Bali is very close to the equator, so temperatures are normally at least 80 degrees Fahrenheit. Fortunately, the Year On volunteer site is right by the sea, so you can go for a swim if you need to cool off quickly. Bali has two seasons: a dry season from about May to September, and a wet season from October to April, when most Year On fellows will be there. During the wet season, most days will actually still be sunny, but it’s good to plan for big rainstorms.
3. What to Pack:
Because Bali is so hot, it’s best to pack clothes made from lightweight, breathable fabrics like cotton. Bali’s population is mostly Hindu, so it’s normal for women to dress more conservatively. If you volunteer in a classroom, you’d do best to keep your shoulders and knees covered, so you may wish to pack longer clothes. You can wear whatever you’re most comfortable in on the weekends, however, and many female fellows can just put a sarang — a tube of fabric worn around the waist like a long skirt — on over their shorts when they volunteer. Mosquito nets, sunscreen, and bug spray are also recommended for the tropical climate. These items and other toiletries can also be purchased on location, however, so if you don’t care about the specific brands you use, you can pack light and buy necessities after you arrive.
4. What to do for Fun:
Bali is a tropical island, and the village where Year On fellows stay is right on the beach. It’s a great place to go swimming, snorkeling, and sunbathing. Because Year On fellows stay in the north half of the island, away from the more touristy south, you can also travel around the island on weekends.
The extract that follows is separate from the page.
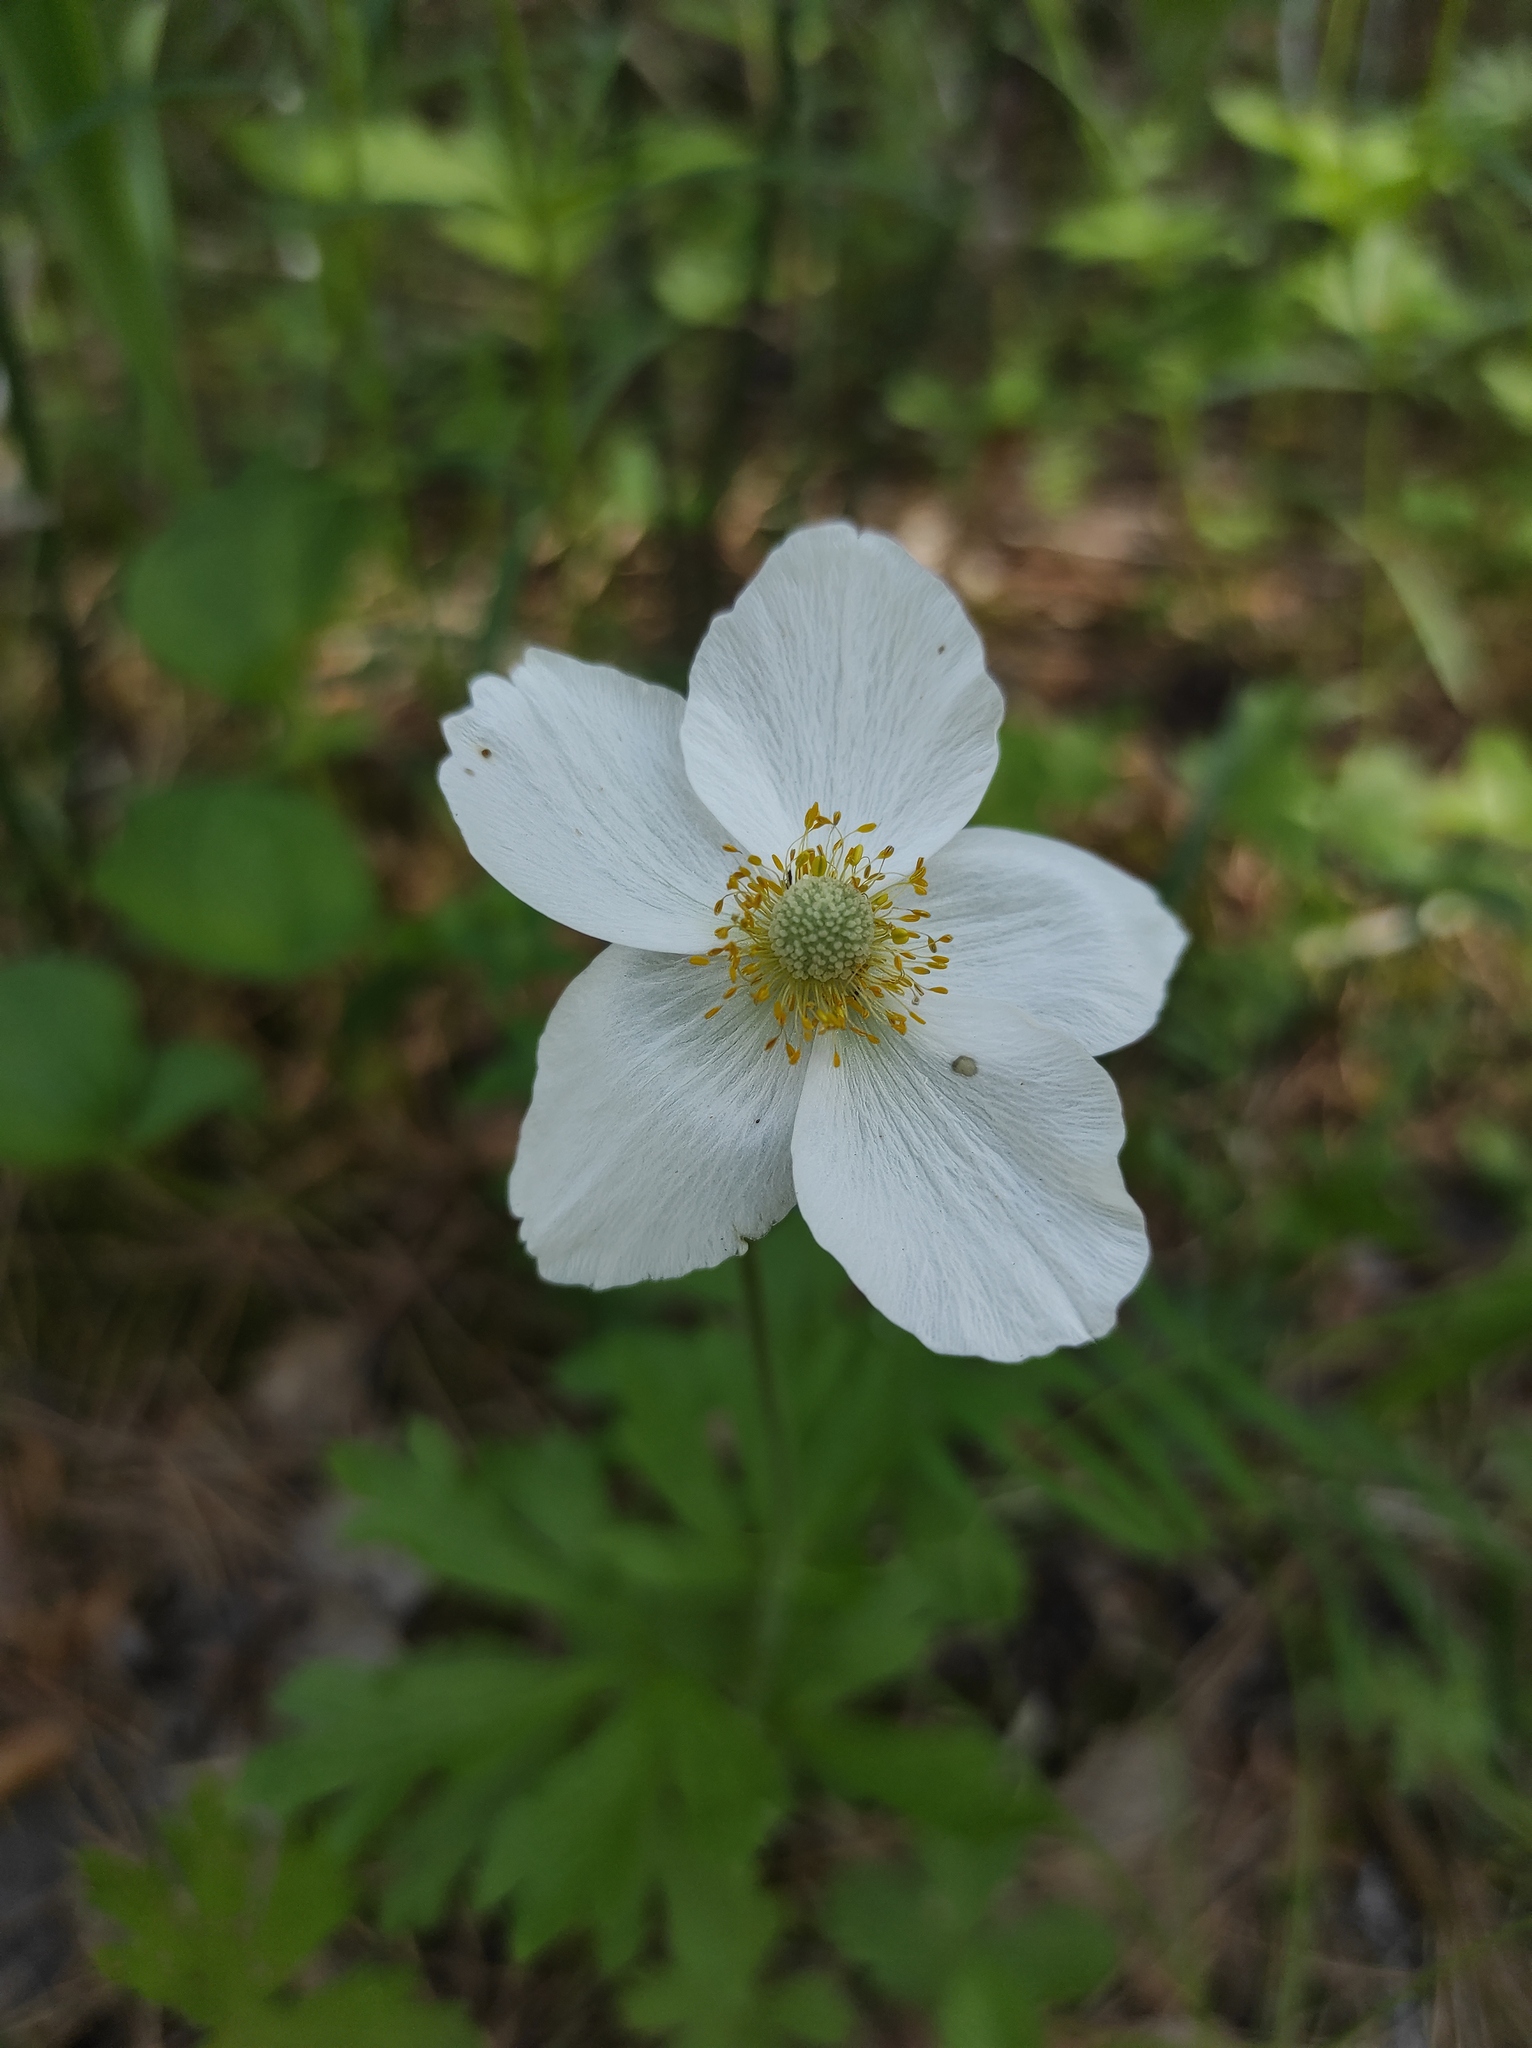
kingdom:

There’s also plenty of opportunities to get to spend time with locals. You’ll likely meet volunteers from all over the world, as well as schoolchildren and their families, and anyone with an open mind should be able to make plenty of new friends.
5. What to be Mindful of:
Oby emphasized how friendly the local Balinese people are, saying that “everyone’s always smiling and saying hello, always trying to talk with you and asking how your day is.” There are some cultural differences, however, that you may want to keep in mind to make your stay on the island more comfortable. The island mostly uses cash, for example, so you shouldn’t rely on credit cards to make purchases. In Bali, as in many Asian countries, visitors are expected to take off their shoes before entering a home. You can also benefit from picking up some Indonesian — such as “terima kasih,” or “thank you” — an effort locals will appreciate, even if you make a few mistakes!